/refugee-doctors-programme-boost-gp-work

  • Refugee doctors programme could boost GP workforce

    Refugee doctors will be trained to work in general practice under a scheme set to launch this winter.

    The first-of-its-kind programme is being set up by BMA charities chairman Dr Andrew Mowat - who hopes some of the hundreds of refugee doctors living in the UK can be encouraged to take up GP careers.

    ‘I am setting up a refugee doctor programme in north-east Lincolnshire and we are just about ready to go,’ Dr Mowat told GPonline. ‘It’s going to be focused particularly on primary care with most of the placements in primary care.

    ‘We are desperately short of GPs,’ Dr Mowat added. ‘It is my hope that by giving refugee doctors who have come to the UK a positive experience of general practice to start with, by saying: “This is the place where you were welcome”, that they will come back after their training is complete and say: “Do you know what, I quite fancy going into primary care”.’
    GP workforce

    The scheme, set up by Lincolnshire LMC, Northern Lincolnshire and Goole NHS Foundation Trust and North East Lincolnshire CCG, with funding from Health Education Yorkshire & Humber - aims to recruit 10 refugee doctors this winter and then to expand. Doctors will be offered community placements and ’mentors, tutors and supporters drawn equally from primary care as from hospital care’.

    The refugee scheme comes as the number of full-time equivalent GPs in England is continuing to fall, with more than 500 leaving the workforce in the three months to June 2018.

    Lincolnshire is feeling the effects of the GP workforce crisis particularly keenly, Dr Mowat said, with roughly 50-70 vacancies in general practice across the county.

    Hundreds of refugee doctors are in the UK, but many are currently not in work. The BMA has 640 doctors registered with its refugee doctors initiative - only around 100 of whom have gone on to work in the NHS, according to Dr Mowat.

    Research commissioned by the BMA has shown that it costs almost £300,000 to train one foundation year (FY) 2 doctor in the UK - compared with just £25,000 to retrain a refugee doctor into work.
    Medical training

    Dr Mowat said the Lincolnshire scheme would start with doctors only, and could expand later to help other refugee health professionals into work. Existing refugee schemes were based in major cities, he added - and rurality could be a ’unique selling point’ for the programme.
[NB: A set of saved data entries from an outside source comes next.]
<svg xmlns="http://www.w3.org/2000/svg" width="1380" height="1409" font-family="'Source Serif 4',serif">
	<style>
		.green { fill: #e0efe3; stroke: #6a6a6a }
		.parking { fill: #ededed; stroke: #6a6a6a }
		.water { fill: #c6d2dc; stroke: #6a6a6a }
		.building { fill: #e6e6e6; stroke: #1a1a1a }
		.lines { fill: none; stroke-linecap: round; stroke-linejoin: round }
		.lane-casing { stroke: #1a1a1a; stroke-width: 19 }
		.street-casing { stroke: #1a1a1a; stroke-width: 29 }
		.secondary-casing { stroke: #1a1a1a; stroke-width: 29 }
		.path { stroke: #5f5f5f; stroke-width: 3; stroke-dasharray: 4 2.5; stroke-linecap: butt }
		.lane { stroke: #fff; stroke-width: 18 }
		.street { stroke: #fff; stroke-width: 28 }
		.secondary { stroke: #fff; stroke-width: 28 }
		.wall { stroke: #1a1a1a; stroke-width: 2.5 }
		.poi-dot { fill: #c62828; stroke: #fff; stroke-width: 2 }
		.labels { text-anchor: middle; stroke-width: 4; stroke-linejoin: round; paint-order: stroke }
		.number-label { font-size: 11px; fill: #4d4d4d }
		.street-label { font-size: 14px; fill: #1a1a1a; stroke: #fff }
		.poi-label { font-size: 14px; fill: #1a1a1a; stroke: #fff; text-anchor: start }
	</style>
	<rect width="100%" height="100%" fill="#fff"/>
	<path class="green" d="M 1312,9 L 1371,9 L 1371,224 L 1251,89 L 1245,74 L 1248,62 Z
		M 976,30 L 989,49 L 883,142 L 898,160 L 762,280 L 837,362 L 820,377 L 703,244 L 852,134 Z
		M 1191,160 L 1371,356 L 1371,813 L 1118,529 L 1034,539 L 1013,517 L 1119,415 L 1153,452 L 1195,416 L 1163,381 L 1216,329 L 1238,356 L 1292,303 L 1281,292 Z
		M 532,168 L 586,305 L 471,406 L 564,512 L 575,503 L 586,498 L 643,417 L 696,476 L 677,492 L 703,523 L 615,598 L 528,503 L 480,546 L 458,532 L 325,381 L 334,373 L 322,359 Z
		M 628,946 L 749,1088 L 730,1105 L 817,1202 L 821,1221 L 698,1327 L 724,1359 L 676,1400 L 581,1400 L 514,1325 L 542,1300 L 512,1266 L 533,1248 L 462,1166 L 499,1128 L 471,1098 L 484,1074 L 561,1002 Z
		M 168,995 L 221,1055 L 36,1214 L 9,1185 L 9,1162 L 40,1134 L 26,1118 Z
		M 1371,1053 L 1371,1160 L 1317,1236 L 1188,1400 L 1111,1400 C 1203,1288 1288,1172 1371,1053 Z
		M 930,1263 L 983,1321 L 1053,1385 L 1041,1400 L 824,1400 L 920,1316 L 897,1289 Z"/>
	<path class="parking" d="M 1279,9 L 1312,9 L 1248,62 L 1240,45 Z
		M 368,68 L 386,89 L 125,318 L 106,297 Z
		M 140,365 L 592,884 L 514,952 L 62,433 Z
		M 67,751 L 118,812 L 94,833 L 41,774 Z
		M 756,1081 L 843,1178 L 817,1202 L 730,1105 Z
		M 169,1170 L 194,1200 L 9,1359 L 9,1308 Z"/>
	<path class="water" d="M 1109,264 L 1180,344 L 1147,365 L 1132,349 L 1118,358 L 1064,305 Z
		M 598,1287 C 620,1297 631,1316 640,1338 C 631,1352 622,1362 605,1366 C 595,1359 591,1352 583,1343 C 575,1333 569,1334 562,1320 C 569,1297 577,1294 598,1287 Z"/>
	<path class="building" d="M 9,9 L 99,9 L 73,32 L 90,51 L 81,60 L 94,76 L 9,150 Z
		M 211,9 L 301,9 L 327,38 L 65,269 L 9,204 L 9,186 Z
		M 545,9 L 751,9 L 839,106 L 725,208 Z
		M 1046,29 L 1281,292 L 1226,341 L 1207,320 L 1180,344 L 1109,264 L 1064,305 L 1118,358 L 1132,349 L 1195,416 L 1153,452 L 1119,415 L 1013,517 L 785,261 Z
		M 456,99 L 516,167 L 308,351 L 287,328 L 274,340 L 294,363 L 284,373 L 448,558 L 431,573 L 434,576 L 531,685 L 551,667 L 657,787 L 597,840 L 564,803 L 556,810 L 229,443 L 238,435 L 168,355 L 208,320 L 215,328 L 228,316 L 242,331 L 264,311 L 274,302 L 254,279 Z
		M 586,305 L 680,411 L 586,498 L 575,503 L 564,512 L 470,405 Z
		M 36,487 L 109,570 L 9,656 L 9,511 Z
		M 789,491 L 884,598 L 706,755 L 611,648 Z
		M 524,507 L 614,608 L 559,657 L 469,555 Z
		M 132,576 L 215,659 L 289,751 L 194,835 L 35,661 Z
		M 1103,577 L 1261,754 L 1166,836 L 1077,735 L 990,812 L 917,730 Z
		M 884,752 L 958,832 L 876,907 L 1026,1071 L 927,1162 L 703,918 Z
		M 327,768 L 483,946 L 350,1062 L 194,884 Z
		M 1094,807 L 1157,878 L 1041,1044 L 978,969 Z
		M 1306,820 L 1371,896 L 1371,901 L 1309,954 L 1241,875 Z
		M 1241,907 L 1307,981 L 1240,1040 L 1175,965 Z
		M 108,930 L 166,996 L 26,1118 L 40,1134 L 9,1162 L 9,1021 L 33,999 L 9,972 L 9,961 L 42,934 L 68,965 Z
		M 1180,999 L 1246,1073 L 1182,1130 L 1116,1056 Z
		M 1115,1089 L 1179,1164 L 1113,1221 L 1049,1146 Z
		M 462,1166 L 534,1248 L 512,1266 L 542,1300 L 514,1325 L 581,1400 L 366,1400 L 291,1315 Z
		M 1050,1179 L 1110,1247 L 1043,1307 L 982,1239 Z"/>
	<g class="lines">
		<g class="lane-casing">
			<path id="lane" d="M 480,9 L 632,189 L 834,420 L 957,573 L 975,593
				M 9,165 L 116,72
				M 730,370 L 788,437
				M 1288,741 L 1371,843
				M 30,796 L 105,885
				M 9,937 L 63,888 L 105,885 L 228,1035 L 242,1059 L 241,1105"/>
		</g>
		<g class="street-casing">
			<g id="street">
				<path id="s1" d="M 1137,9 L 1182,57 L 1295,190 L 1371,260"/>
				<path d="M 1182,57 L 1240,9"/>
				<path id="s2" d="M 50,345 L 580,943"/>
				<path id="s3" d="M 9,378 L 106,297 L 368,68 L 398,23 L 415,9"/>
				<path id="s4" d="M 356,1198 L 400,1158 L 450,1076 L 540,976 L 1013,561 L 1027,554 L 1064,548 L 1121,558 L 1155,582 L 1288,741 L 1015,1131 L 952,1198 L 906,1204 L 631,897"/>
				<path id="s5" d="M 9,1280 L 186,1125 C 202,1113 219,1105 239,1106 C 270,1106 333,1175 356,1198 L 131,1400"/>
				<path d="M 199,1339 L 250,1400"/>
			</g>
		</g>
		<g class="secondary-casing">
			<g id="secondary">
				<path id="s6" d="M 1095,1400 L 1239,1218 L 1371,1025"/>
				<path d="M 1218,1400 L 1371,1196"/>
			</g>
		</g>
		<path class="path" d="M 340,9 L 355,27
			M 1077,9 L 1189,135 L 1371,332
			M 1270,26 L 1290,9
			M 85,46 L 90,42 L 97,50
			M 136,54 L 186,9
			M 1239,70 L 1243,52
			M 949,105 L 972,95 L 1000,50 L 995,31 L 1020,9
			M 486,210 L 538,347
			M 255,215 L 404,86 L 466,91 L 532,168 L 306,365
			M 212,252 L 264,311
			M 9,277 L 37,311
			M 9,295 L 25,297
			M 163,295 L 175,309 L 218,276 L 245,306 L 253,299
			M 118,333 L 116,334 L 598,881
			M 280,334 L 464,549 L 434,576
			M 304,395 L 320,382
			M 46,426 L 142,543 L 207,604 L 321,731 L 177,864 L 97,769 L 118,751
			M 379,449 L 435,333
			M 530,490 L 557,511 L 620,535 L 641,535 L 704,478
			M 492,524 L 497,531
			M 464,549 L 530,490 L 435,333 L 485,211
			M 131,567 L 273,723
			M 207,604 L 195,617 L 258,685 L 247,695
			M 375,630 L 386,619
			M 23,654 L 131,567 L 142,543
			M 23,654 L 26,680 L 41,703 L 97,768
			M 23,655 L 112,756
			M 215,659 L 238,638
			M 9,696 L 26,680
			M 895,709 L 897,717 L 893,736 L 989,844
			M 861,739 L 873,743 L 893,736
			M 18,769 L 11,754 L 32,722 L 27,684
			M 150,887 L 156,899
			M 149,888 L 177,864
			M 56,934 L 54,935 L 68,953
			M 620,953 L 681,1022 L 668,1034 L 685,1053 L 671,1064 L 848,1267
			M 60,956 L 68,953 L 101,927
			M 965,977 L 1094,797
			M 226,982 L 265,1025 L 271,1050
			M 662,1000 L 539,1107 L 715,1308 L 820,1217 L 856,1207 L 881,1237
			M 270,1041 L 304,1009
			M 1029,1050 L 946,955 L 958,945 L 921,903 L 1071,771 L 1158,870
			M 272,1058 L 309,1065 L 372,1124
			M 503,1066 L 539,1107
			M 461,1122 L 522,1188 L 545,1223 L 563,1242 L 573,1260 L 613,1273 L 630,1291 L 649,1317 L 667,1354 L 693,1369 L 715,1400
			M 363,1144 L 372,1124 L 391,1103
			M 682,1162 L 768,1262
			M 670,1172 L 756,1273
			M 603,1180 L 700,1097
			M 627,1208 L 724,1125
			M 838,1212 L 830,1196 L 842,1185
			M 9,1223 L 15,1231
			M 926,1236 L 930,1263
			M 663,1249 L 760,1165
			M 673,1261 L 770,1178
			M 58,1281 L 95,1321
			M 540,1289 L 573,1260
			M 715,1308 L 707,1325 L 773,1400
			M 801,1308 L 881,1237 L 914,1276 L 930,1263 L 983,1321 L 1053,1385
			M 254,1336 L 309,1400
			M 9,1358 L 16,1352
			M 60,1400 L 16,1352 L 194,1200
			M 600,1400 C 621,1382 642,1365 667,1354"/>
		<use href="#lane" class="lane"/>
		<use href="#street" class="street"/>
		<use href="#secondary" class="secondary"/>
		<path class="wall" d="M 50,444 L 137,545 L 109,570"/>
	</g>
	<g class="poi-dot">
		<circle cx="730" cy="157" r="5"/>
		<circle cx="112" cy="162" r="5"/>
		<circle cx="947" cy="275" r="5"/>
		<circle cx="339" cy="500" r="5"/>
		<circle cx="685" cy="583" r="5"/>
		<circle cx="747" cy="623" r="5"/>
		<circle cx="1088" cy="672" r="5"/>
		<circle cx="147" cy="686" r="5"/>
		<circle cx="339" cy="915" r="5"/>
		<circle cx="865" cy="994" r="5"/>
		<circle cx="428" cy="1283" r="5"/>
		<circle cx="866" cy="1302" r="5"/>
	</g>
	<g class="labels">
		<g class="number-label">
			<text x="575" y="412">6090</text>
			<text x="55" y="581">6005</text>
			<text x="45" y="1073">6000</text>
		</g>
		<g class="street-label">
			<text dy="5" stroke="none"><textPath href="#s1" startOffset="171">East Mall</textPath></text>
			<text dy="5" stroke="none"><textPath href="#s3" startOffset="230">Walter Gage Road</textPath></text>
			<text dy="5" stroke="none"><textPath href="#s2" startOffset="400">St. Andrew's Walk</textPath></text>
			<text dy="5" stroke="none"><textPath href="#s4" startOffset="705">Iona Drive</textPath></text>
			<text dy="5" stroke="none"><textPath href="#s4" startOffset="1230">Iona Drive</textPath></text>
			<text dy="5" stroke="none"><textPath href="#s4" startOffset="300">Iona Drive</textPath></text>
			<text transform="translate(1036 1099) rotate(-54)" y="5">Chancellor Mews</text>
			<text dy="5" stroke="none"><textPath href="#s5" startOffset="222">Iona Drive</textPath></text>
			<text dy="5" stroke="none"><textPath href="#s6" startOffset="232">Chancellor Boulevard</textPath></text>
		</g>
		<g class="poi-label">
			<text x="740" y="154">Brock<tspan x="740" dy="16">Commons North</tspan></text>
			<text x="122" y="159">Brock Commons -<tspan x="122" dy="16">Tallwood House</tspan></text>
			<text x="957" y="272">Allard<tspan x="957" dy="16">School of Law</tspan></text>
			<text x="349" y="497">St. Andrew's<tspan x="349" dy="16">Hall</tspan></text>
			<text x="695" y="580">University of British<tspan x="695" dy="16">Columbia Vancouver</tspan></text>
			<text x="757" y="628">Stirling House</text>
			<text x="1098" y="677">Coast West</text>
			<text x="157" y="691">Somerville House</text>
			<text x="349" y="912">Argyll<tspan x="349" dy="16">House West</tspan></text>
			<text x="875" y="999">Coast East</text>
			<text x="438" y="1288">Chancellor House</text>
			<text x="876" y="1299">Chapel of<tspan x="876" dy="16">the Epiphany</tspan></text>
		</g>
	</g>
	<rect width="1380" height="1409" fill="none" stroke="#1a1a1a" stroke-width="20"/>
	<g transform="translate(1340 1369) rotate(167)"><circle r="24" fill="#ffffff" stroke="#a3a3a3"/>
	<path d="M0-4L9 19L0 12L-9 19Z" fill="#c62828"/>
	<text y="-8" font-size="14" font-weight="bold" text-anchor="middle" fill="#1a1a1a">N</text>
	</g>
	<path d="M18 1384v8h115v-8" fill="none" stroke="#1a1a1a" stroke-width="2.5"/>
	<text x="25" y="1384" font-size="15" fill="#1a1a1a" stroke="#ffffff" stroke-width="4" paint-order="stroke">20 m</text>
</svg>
    Dr Ekta Elston, medical director of NHS North East Lincolnshire CCG, said: ’Supporting doctors who have had to leave their own countries to continue to use their valuable skills for the benefit of people in North East Lincolnshire is a very welcome development. This will add additional clinical capacity to our local health system.’

    A spokesperson for Health Education England (HEE) said: ‘A significant number of health professionals who are settled in the UK arrive with a wealth of experience, skills and knowledge and can provide the NHS workforce with quality staffing which in return benefits patient care.’

    A recent report from London-based charity Building Bridges - one of the existing refugee doctor schemes - there is a ‘growing interest’ in general practice among refugee doctors even though many come from countries that ‘tend not to have well-developed primary care’.
    Doctor placements

    One practice that has offered placements to refugee doctors through Building Bridges is Gordon House surgery in Ealing. GP principal Dr Ravi Ramanathan told GPonline: ‘We have had two doctors so far, Aweed and Ayub, who are both from Afghanistan. They worked as healthcare assistants and note summarisers at the practice and were supervised by our senior nurses Marie and Robyn.

    ‘Both doctors enjoyed the attachment as they felt a sense of belonging in a large team and they significantly improved their English and understood motivations and workings of the NHS. We also found it very positive - they were well received by patients and fitted in well with the whole team.’

    Fahira Mulamehic, project manager for the refugee healthcare professionals programme at Building Bridges, said: ‘The programme provides excellent value for money and inclusion of refugee healthcare professionals (RHPs) into the NHS workforce has significant benefits in meeting gaps in the NHS.’

    Dr Mowat said primary care was ’ripe’ for a refugee training scheme. He sketched out how the Lincolnshire scheme would work: ‘You start with language skills and help them get through the first part of their language exam and then you introduce them to clinical practice. Once their language is coming on they go on to observation placements in selected units in the hospital, which are selected by their ability to teach. And I guess we have lots of examples of similar teaching environments in primary care with, for instance, medical student placements.’